When I first arrived, Janak and Jimmy met me at the airport and it was a delightful meeting; we met, we hugged and they welcomed me. I was like a dear sister who had come to learn about them and the Barli Institute—and, of course, I do dearly love the Institute now because of the work it’s done and the many lives it’s changed.
Together, Jimmy and Janak help to run the place: Jimmy manages the farm and land, and Janak takes care of the program and curricula. In my visits, I usually spend anywhere from two weeks to a month. Although it may seem like a remote place from our American perspective, I’ve been amazed at how often I’ve met people from around the world who have been to their doors. Myself and people from India, China, Britain, Australia, America, Sweden—we all funnel through this Institute because, since it was founded in 1986, it has grown and become very well-known in development circles.

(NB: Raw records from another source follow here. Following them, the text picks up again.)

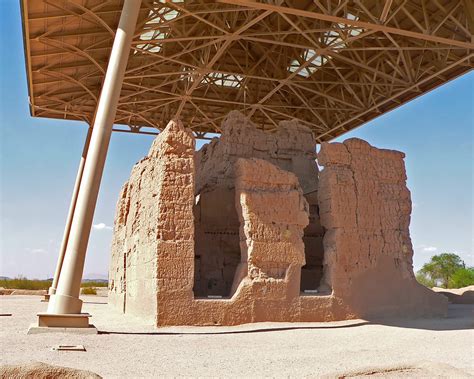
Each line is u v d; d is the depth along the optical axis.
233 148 15.47
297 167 16.22
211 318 11.65
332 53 21.56
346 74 27.06
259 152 15.89
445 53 21.69
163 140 12.30
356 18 20.73
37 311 16.62
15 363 4.93
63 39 19.64
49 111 25.55
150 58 24.50
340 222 13.54
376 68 24.53
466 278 36.69
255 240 12.38
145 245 13.20
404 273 14.22
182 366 7.11
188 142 12.28
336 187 13.71
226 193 15.09
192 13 18.31
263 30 23.81
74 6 17.66
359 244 13.69
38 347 8.30
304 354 8.34
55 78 22.27
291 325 11.96
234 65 26.47
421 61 22.72
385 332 11.10
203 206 14.91
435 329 11.52
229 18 22.02
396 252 14.27
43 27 18.39
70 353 7.84
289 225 12.77
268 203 12.68
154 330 10.85
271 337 10.31
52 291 20.61
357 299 13.32
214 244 14.86
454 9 18.70
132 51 23.02
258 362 7.54
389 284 13.93
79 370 4.94
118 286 18.56
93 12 17.67
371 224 14.00
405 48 20.42
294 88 28.47
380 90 25.14
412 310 14.10
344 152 14.09
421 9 19.89
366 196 14.08
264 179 12.86
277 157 16.09
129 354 7.97
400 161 14.95
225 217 15.02
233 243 14.98
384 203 14.34
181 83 27.58
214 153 16.62
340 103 28.69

The women of the Institute continue to give me joy every time I go. They are rural—from village life, from low castes, generally between the ages of 15 and 25 and they don’t even know the local language of Hindi. Our means of communication are very limited to things that are visual and auditory, because language isn’t an option. We dance together, we sing together, and they take such joy in the ordinary things of life, like listening to a piece of music and picking tamarind from a tree. One time when I was there, we made tamarind pickles and rolled out papadums, and to these women, every little task was just so much fun. They do all of their cooking with solar cookers; they raise all of their food on the three acres that are cultivated as part of this Institute.

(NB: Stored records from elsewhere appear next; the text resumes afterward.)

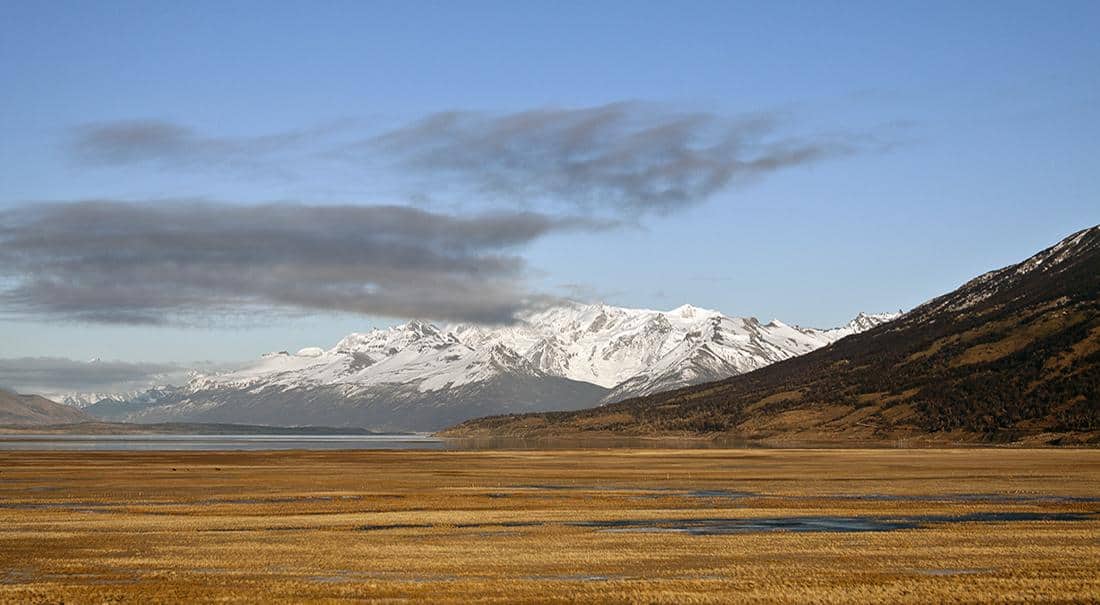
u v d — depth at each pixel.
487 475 129.62
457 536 66.88
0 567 55.56
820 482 114.12
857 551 59.81
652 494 98.62
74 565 56.00
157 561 57.12
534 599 47.00
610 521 75.12
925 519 76.25
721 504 87.56
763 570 53.81
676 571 53.69
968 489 103.50
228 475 129.38
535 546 62.03
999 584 49.75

The one thing I remember the most is from my earliest visit. There were a couple of trips we took to places outside of Barli and, in one case, we went to a village that was very remote—about four hours away. The man in that village who had been a Baha’i the longest had come right up to the door of the director’s house to invite us to come and celebrate a holy day with his village. I had to ride in the back of a jeep for four hours over Indian roads and when I got there, I was carsick! But the people of this village were so welcoming.
We met outside, and they had a number of charpoys—traditional Indian beds made of woven strips in a wooden frame. They had brought these outside, arranged them around a fire and invited us to sit down. We did a lot of singing and we formed a procession around the village with big torches. After we had processioned through the whole village, we came to an area where they had an oven in the ground, where they were cooking bread balls. I’m not sure that I could have eaten the bread balls or drunk the water, so I ate what we had brought along—a few things like peanut butter and jelly and graham crackers. But that whole celebration with the people of that village— everyone seated on the ground, with the fire going at night—was so filled with spirit and love and the joy of being together. I will just never forget it.
What sticks out in my memory is that the experience started with sickness—I felt really yucky after that awful ride along bumpy roads. But, what an evening! What an evening!
So, the people in that village—and friends like Jimmy and Janak—continue to teach me about the spiritual principles of unity and how to relate to people of different cultures. I continue to learn from friends like these.